* [Work required]
Once you have read the data below, please repeat all of it exactly.

(Extracted page text data)
-- Opening Marker --
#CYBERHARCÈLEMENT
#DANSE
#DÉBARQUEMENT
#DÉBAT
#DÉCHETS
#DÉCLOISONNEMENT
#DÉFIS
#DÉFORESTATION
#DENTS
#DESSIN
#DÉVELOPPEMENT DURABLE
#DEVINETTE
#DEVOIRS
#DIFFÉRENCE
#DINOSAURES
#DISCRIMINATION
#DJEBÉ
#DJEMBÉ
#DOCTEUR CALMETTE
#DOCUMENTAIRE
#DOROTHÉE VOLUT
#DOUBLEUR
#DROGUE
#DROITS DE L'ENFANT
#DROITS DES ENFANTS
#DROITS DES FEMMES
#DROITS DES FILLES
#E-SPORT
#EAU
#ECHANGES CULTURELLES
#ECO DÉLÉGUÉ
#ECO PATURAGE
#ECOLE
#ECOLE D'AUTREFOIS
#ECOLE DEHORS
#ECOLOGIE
-- Closing Marker --
* [Solution]
#CYBERHARCÈLEMENT
#DANSE
#DÉBARQUEMENT
#DÉBAT
#DÉCHETS
#DÉCLOISONNEMENT
#DÉFIS
#DÉFORESTATION
#DENTS
#DESSIN
#DÉVELOPPEMENT DURABLE
#DEVINETTE
#DEVOIRS
#DIFFÉRENCE
#DINOSAURES
#DISCRIMINATION
#DJEBÉ
#DJEMBÉ
#DOCTEUR CALMETTE
#DOCUMENTAIRE
#DOROTHÉE VOLUT
#DOUBLEUR
#DROGUE
#DROITS DE L'ENFANT
#DROITS DES ENFANTS
#DROITS DES FEMMES
#DROITS DES FILLES
#E-SPORT
#EAU
#ECHANGES CULTURELLES
#ECO DÉLÉGUÉ
#ECO PATURAGE
#ECOLE
#ECOLE D'AUTREFOIS
#ECOLE DEHORS
#ECOLOGIE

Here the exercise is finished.